The 2008 NAAQS will remain in place and the reconsidered draft final rule will be withdrawn. But because the 2008 NAAQS were never fully implemented while EPA reconsidered the standards, EPA must complete the implementation process prior to enforcing the 0.075 ppm standard. To do so, it must issue initial area designations of attainment, nonattainment, and unclassifiable areas across the nation. States must then develop and submit state implementation plans outlining how compliance with the 2008 NAAQS will be achieved.
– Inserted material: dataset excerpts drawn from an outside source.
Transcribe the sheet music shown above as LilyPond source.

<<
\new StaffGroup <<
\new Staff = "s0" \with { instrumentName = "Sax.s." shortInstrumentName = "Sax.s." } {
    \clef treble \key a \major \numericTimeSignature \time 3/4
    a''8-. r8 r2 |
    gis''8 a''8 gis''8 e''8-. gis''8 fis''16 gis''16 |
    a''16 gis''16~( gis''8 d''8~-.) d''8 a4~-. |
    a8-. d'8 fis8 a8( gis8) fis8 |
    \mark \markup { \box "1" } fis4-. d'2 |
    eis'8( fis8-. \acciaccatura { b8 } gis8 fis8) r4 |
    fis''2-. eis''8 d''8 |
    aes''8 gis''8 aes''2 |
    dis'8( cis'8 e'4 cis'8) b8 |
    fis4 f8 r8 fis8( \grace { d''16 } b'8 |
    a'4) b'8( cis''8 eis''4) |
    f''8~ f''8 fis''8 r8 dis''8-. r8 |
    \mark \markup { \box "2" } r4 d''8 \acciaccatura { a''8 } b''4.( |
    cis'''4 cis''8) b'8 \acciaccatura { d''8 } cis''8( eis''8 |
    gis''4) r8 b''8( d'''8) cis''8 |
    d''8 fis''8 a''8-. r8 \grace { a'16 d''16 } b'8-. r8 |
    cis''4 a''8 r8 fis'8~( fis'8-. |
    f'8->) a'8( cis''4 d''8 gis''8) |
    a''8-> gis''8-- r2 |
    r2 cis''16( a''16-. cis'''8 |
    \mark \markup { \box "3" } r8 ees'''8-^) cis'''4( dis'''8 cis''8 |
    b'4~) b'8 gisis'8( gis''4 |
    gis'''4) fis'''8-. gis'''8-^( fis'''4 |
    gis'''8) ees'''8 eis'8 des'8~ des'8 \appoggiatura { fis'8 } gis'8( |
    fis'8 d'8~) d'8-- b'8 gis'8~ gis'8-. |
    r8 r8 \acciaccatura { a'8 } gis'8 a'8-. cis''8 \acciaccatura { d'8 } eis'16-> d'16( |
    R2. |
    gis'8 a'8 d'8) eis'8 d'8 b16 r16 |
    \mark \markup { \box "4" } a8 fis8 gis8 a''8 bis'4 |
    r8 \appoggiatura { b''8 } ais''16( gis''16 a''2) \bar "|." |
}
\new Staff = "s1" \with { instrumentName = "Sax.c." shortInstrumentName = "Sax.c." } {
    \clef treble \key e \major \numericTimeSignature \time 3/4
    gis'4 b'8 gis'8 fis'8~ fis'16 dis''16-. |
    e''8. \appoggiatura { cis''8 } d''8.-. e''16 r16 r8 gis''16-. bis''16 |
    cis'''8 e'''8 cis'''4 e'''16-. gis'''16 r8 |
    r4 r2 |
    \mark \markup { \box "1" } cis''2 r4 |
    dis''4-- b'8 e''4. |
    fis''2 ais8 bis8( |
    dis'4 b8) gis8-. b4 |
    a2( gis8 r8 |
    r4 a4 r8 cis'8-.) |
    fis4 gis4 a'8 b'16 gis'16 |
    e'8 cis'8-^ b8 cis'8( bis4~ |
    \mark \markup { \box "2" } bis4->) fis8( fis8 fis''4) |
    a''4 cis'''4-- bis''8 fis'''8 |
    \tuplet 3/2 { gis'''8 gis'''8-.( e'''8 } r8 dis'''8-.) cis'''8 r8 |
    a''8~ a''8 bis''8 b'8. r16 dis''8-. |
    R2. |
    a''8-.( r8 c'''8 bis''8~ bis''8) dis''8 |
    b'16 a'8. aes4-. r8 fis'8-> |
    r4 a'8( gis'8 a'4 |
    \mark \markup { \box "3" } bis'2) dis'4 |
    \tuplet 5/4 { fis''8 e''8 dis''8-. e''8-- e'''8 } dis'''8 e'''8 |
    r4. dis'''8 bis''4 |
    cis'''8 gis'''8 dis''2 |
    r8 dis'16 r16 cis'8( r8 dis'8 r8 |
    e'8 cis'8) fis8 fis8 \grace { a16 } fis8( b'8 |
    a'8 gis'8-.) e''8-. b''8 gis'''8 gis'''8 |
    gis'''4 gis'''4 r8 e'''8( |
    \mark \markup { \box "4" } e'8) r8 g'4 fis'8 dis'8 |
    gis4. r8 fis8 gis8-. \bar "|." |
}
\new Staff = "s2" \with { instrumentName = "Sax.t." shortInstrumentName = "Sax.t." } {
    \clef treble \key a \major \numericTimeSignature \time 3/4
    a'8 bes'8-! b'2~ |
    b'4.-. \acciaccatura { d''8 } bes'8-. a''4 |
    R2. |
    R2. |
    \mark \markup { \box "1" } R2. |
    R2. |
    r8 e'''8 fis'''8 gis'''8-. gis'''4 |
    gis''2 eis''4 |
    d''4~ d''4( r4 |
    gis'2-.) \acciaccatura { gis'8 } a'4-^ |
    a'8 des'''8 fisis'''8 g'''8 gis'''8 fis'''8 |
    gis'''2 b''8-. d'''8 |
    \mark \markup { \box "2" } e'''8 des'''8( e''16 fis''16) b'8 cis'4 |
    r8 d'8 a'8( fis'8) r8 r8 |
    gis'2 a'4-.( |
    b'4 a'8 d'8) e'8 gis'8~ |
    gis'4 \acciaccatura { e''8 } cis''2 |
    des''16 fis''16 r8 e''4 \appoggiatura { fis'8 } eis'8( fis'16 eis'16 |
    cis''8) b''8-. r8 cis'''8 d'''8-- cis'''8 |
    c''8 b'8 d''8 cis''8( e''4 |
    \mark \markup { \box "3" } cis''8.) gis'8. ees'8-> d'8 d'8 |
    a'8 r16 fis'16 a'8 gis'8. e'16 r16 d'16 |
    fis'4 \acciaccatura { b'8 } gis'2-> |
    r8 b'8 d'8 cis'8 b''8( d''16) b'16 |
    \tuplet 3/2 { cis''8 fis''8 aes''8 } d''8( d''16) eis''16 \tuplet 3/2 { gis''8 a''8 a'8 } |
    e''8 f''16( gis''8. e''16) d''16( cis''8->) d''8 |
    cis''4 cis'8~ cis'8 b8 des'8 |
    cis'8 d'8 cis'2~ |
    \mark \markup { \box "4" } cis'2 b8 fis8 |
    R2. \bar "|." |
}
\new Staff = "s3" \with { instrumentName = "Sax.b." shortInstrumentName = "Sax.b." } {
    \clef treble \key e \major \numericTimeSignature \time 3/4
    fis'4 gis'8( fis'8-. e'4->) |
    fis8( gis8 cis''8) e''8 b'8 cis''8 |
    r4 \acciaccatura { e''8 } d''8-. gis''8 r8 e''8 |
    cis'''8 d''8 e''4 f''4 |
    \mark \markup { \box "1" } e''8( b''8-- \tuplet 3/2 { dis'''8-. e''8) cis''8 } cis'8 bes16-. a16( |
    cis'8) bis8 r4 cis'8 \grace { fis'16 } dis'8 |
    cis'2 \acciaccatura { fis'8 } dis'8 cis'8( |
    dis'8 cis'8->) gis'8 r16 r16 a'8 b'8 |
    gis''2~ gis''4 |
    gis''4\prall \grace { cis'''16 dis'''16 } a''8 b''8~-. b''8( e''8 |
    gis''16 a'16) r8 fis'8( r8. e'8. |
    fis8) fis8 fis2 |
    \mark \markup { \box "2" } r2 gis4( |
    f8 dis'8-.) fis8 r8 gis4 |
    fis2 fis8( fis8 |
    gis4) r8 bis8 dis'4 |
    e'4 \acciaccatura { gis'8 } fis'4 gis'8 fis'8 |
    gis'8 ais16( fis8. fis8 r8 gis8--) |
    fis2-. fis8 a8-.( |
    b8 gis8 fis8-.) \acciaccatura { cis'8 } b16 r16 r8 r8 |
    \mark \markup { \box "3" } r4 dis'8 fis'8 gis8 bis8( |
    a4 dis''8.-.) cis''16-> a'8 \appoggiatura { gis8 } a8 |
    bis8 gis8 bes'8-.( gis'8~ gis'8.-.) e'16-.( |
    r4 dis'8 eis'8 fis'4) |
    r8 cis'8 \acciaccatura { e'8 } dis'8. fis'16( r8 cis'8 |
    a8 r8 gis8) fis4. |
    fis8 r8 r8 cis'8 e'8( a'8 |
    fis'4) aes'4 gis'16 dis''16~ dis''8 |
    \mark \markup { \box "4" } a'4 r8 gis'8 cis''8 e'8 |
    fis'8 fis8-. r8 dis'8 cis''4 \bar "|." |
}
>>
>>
In a recent hearing on September 22, 2011 EPA Administrator Lisa Jackson informed the House Energy & Commerce's oversight panel that EPA plans to implement the 2008 NAAQS. That same day, EPA issued a memorandum to its Air Division Directors outlining its plan to expedite the implementation process. States already submitted their suggested designations to EPA in 2009. According to EPA, the existing 2008-2010 ozone air quality data indicate that 52 areas will exceed the 2008 NAAQS of 0.075 ppm, although the majority of those areas will be considered marginal and expected to achieve attainment within three years. EPA plans to respond to states' designations this fall, finalize initial designations in 2012, and expedite a rulemaking outlining the implementation requirements for the 2008 NAAQS in the "very near future." Meanwhile, the new ozone primary and secondary standards are expected in 2014, in response to a scientific review already underway. But the ongoing Ozone NAAQS litigation may result in a consent agreement to expedite these new NAAQS.